Sepultura‘s Morbid Visions is my favorite thirty year old album. Released in Brazil on November 10th, 1986, Morbid Visions saw Sepultura slither past the primitive Hellhammer, Celtic Frost, and Sodom worship of their initial Bestial Devastation extended play (included as a bonus on almost all CD versions of Morbid Visions) and into ultraviolent, progressive but still primitive, death and black metal.
Sepultura’s goal was to bring the fury and violence of hardcore to early proto-underground metal. While writing Morbid Visions, Sepultura weren’t listening to any metal other than Slayer and Possessed, preferring the most aggressive hardcore punk of the time such as Discharge and The Exploited.
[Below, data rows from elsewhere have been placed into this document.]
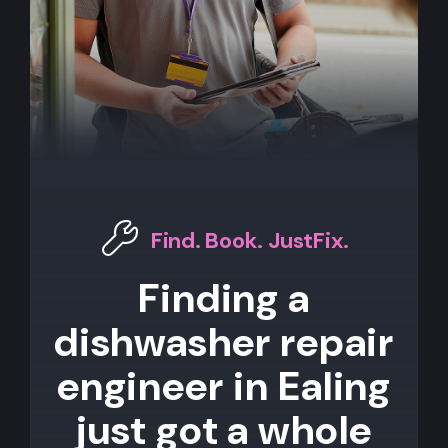
Find. Book. JustFix.
Finding a
dishwasher repair
engineer in Ealing
just got a whole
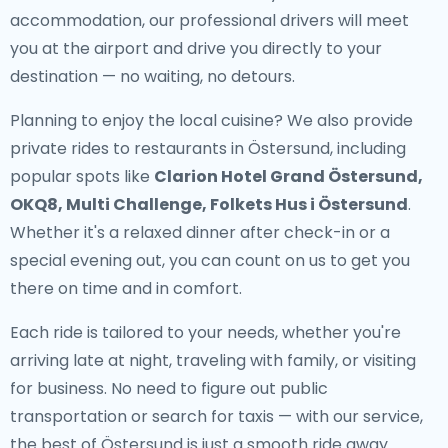
accommodation, our professional drivers will meet
you at the airport and drive you directly to your
destination — no waiting, no detours.
Planning to enjoy the local cuisine? We also provide
private rides to restaurants in Östersund
, including
popular spots like
Clarion Hotel Grand Östersund,
OKQ8, Multi Challenge, Folkets Hus i Östersund
.
Whether it's a relaxed dinner after check-in or a
special evening out, you can count on us to get you
there on time and in comfort.
Each ride is tailored to your needs, whether you're
arriving late at night, traveling with family, or visiting
for business. No need to figure out public
transportation or search for taxis — with our service,
the best of Östersund is just a smooth ride away.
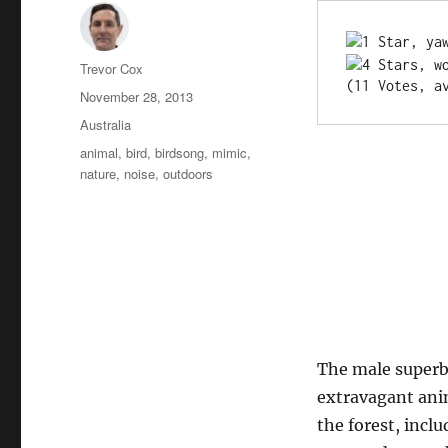
Author
Trevor Cox
(11 Votes, a
Posted
November 28, 2013
on
Categories
Australia
Tags
animal
,
bird
,
birdsong
,
mimic
,
nature
,
noise
,
outdoors
The male superb 
extravagant anim
the forest, incl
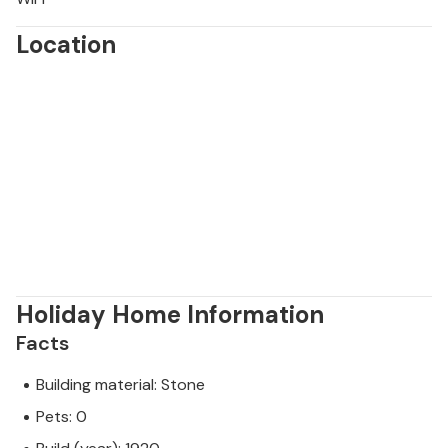
Location
Holiday Home Information
Facts
Building material: Stone
Pets: 0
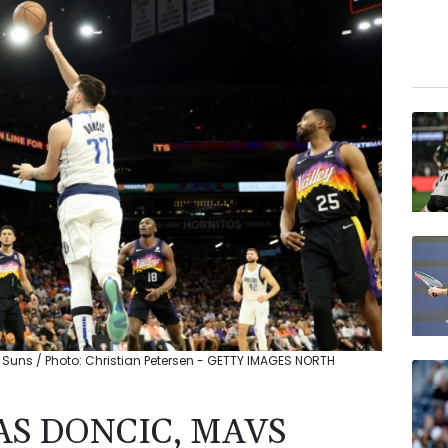
 Suns / Photo: Christian Petersen - GETTY IMAGES NORTH
AS DONCIC, MAVS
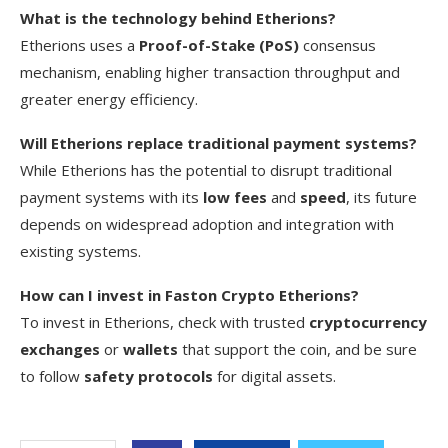
What is the technology behind Etherions?
Etherions uses a
Proof-of-Stake (PoS)
consensus
mechanism, enabling higher transaction throughput and
greater energy efficiency.
Will Etherions replace traditional payment systems?
While Etherions has the potential to disrupt traditional
payment systems with its
low fees
and
speed
, its future
depends on widespread adoption and integration with
existing systems.
How can I invest in Faston Crypto Etherions?
To invest in Etherions, check with trusted
cryptocurrency
exchanges
or
wallets
that support the coin, and be sure
to follow
safety protocols
for digital assets.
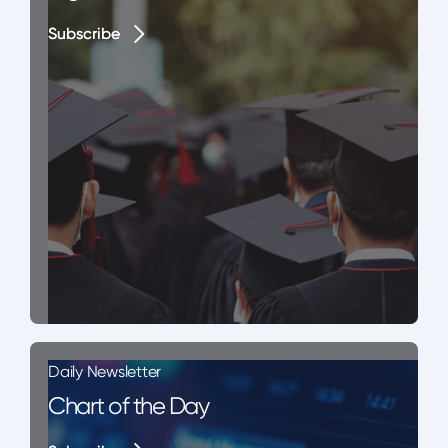
Subscribe
Subscribe
Daily Newsletter
Chart of the Day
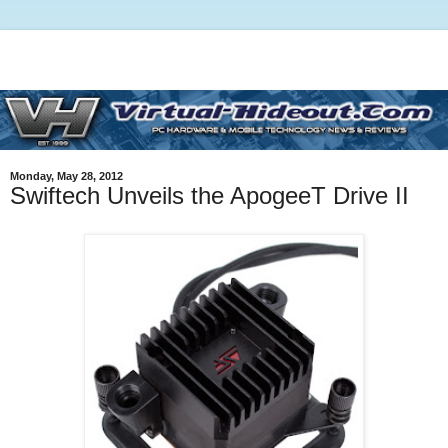
Monday, May 28, 2012
Swiftech Unveils the ApogeeT Drive II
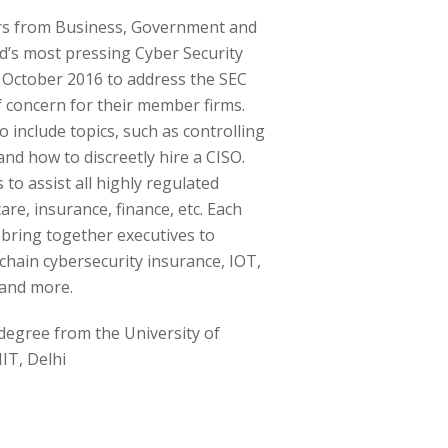
rs from Business, Government and
d’s most pressing Cyber Security
 October 2016 to address the SEC
 concern for their member firms.
 include topics, such as controlling
nd how to discreetly hire a CISO.
to assist all highly regulated
are, insurance, finance, etc. Each
bring together executives to
chain cybersecurity insurance, IOT,
and more.
 degree from the University of
IIT, Delhi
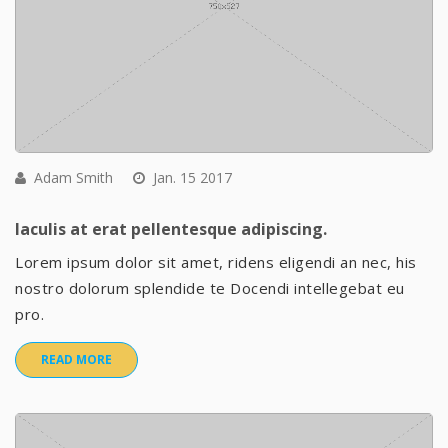
Adam Smith
Jan. 15 2017
Iaculis at erat pellentesque adipiscing.
Lorem ipsum dolor sit amet, ridens eligendi an nec, his
nostro dolorum splendide te Docendi intellegebat eu
pro.
READ MORE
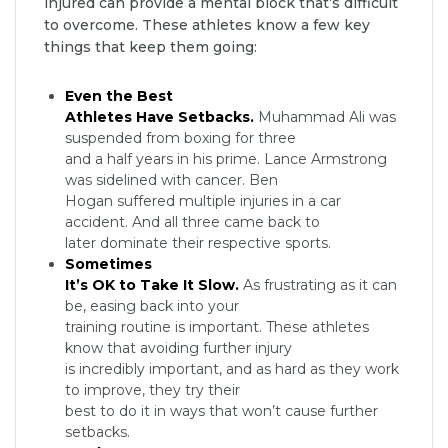
injured can provide a mental block that’s difficult
to overcome. These athletes know a few key
things that keep them going:
Even the Best
Athletes Have Setbacks.
Muhammad Ali was
suspended from boxing for three
and a half years in his prime. Lance Armstrong
was sidelined with cancer. Ben
Hogan suffered multiple injuries in a car
accident. And all three came back to
later dominate their respective sports.
Sometimes
It’s OK to Take It Slow.
As frustrating as it can
be, easing back into your
training routine is important. These athletes
know that avoiding further injury
is incredibly important, and as hard as they work
to improve, they try their
best to do it in ways that won’t cause further
setbacks.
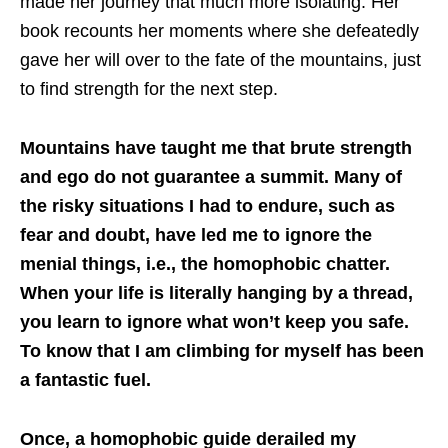
made her journey that much more isolating. Her
book recounts her moments where she defeatedly
gave her will over to the fate of the mountains, just
to find strength for the next step.
Mountains have taught me that brute strength
and ego do not guarantee a summit. Many of
the risky situations I had to endure, such as
fear and doubt, have led me to ignore the
menial things, i.e., the homophobic chatter.
When your life is literally hanging by a thread,
you learn to ignore what won’t keep you safe.
To know that I am climbing for myself has been
a fantastic fuel.
Once, a homophobic guide derailed my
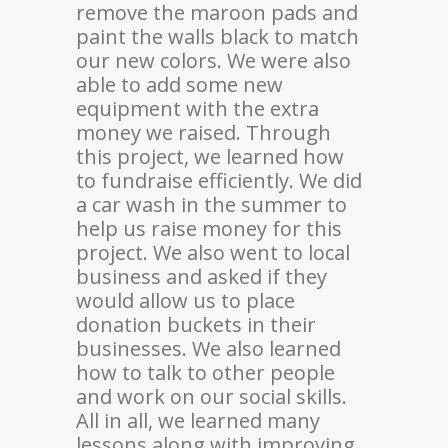
remove the maroon pads and
paint the walls black to match
our new colors. We were also
able to add some new
equipment with the extra
money we raised. Through
this project, we learned how
to fundraise efficiently. We did
a car wash in the summer to
help us raise money for this
project. We also went to local
business and asked if they
would allow us to place
donation buckets in their
businesses. We also learned
how to talk to other people
and work on our social skills.
All in all, we learned many
lessons along with improving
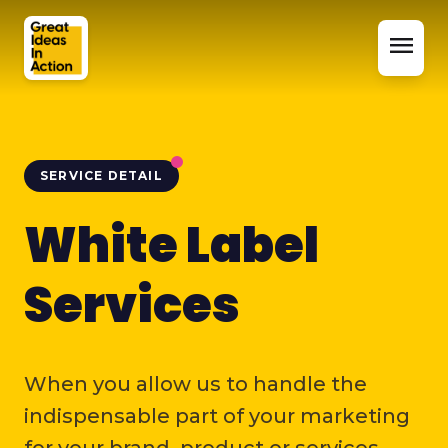
menu
SERVICE DETAIL
White Label
Services
When you allow us to handle the
indispensable part of your marketing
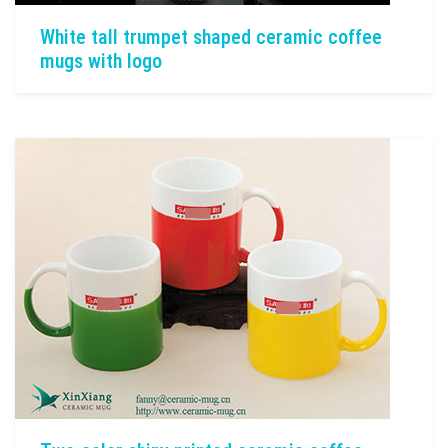
White tall trumpet shaped ceramic coffee
mugs with logo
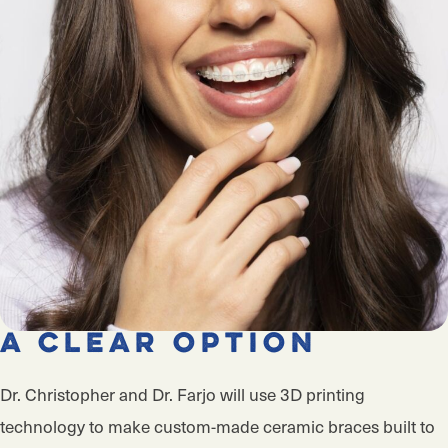
A Clear Option
Dr. Christopher and Dr. Farjo will use 3D printing
technology to make custom-made ceramic braces built to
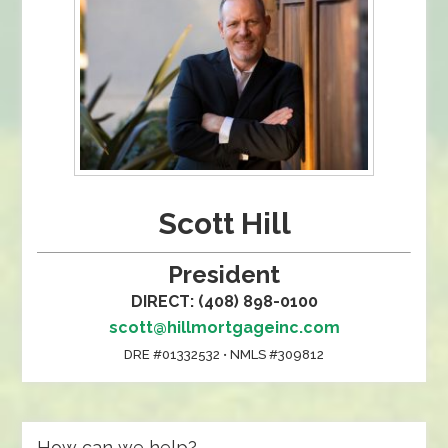
Scott Hill
President
DIRECT: (408) 898-0100
scott@hillmortgageinc.com
DRE #01332532 • NMLS #309812
How can we help?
With rhythm guitarist and vocalist Max Cavalera solely focused on writing riffs on four strings, Morbid Visions was mostly composed by then lead guitarist Jairo Tormentor. His song structures followed the progressive model of Voivod and Slayer‘s Hell Awaits, which, inspired by Mercyful Fate, defined death and black metal composition. Riff changes and variations struck as profoundly thunderous chromatic inspirations from the gods; the forces of chaos themselves bent to divine mandate.
Igor Cavalera’s drumming was a much more violent version of the peculiar pickup beats of Discharge and Sodom. His fills sounded like he was falling down the stairs and somehow miraculously landing on two feet. Bestial Devastation was actually the first time he had ever played on a full drum kit and Morbid Visions the second. This primordial skin bashing added a sense of polyrhythmic, nitroglycerin texture to the cake. Igor’s drumming would be a huge inspiration to Fred Estby in Carnage and Dismember, Abbath‘s tape-sped efforts on Pure Holocaust and Battles in the North, and now Serpent Ascending.
The actual instrumental tones and production of Morbid Visions perfectly accomplished an atmosphere of apocalyptic chaos. The drums were hollowed out, ringing thumps like the feet of hordes of moaning sinners raised from the grave to by Satan to rend the God-fearing masses. Guitars were thin and totally out of tune, sounding like the fallen angelic spirits rising out of the Ark of the Covenant in Raiders of the Lost Ark only this time to rip the faces off the air guitarists, wispy-mustached Metallica fans, and drunk bar crawlers wearing sideways Suicidal Tendencies caps. Morbid Visions showed that Sepultura were then, despite their future sellout nu-metal career, ready to take metal to unheard of levels of violence, bashing the human life out by cracking skulls to exterminating the bloodlines of the unworthy in an underground struggle for existence.